TASK PROMPT: What is the number of lines in the entries below that include the word "najniższa"? Provide the number only.

Start of RECORDS FOR PROCESSING

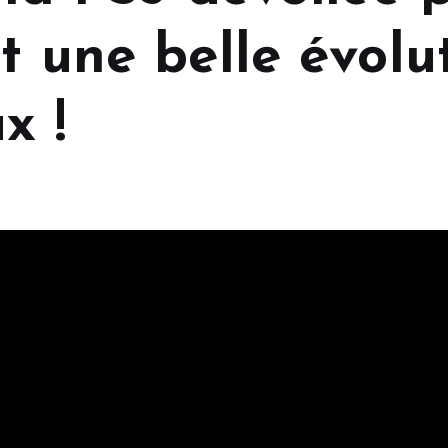
t une belle évolu
x !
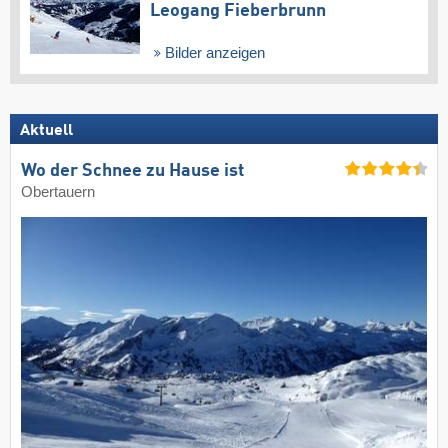
Leogang Fieberbrunn
Bilder anzeigen
Aktuell
Wo der Schnee zu Hause ist
Obertauern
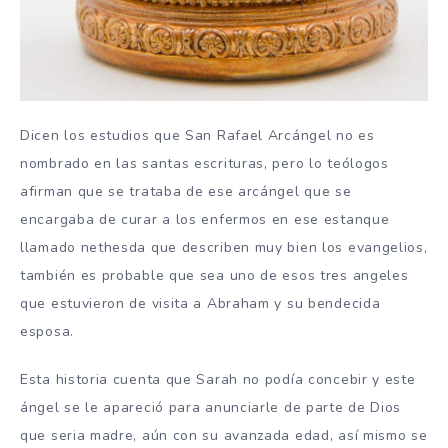
Dicen los estudios que San Rafael Arcángel no es
nombrado en las santas escrituras, pero lo teólogos
afirman que se trataba de ese arcángel que se
encargaba de curar a los enfermos en ese estanque
llamado nethesda que describen muy bien los evangelios,
también es probable que sea uno de esos tres angeles
que estuvieron de visita a Abraham y su bendecida
esposa.
Esta historia cuenta que Sarah no podía concebir y este
ángel se le apareció para anunciarle de parte de Dios
que seria madre, aún con su avanzada edad, así mismo se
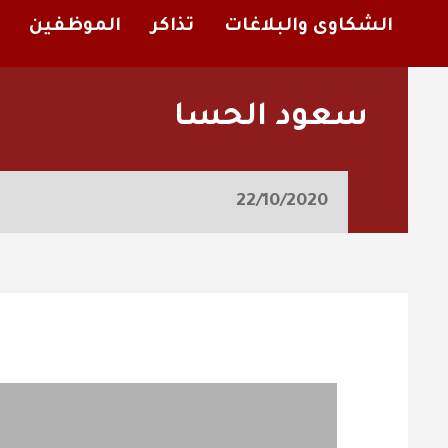
الشكاوى والبلاغات
تذاكر
الموظفين
سعود الحسا
22/10/2020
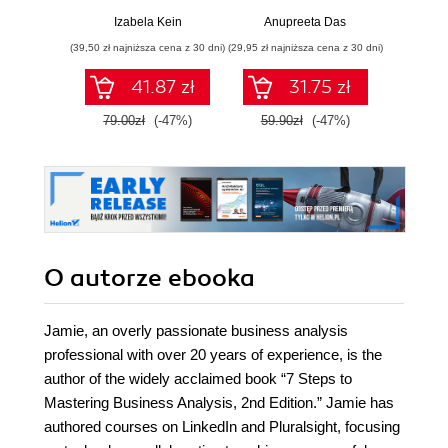
przykłady i
niejawne
sobą,
Izabela Kein
Anupreeta Das
Toma
ćwiczenia
zes
(39,50 zł najniższa cena z 30 dni)
(29,95 zł najniższa cena z 30 dni)
(29,95 zł naj
c
hiper
41.87 zł
31.75 zł
79.00zł
(-47%)
59.90zł
(-47%)
59.9
O autorze
ebooka
Jamie, an overly passionate business analysis
professional with over 20 years of experience, is the
author of the widely acclaimed book “7 Steps to
Mastering Business Analysis, 2nd Edition.” Jamie has
authored courses on LinkedIn and Pluralsight, focusing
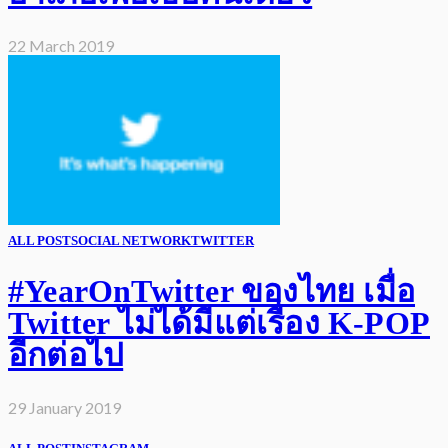
22 March 2019
ALL POST
SOCIAL NETWORK
TWITTER
#YearOnTwitter ของไทย เมื่อ
Twitter ไม่ได้มีแต่เรื่อง K-POP
อีกต่อไป
29 January 2019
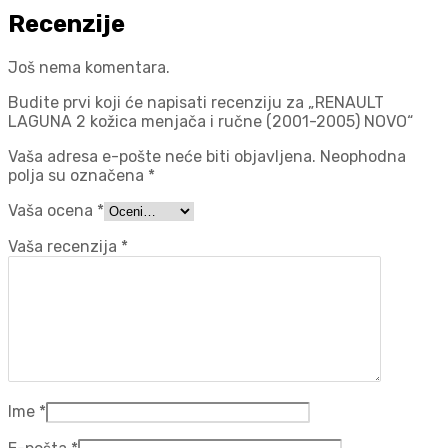
Recenzije
Još nema komentara.
Budite prvi koji će napisati recenziju za „RENAULT
LAGUNA 2 kožica menjača i ručne (2001-2005) NOVO“
Vaša adresa e-pošte neće biti objavljena.
Neophodna
polja su označena
*
Vaša ocena
*
Vaša recenzija
*
Ime
*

End of RECORDS FOR PROCESSING

ANSWER SECTION: 2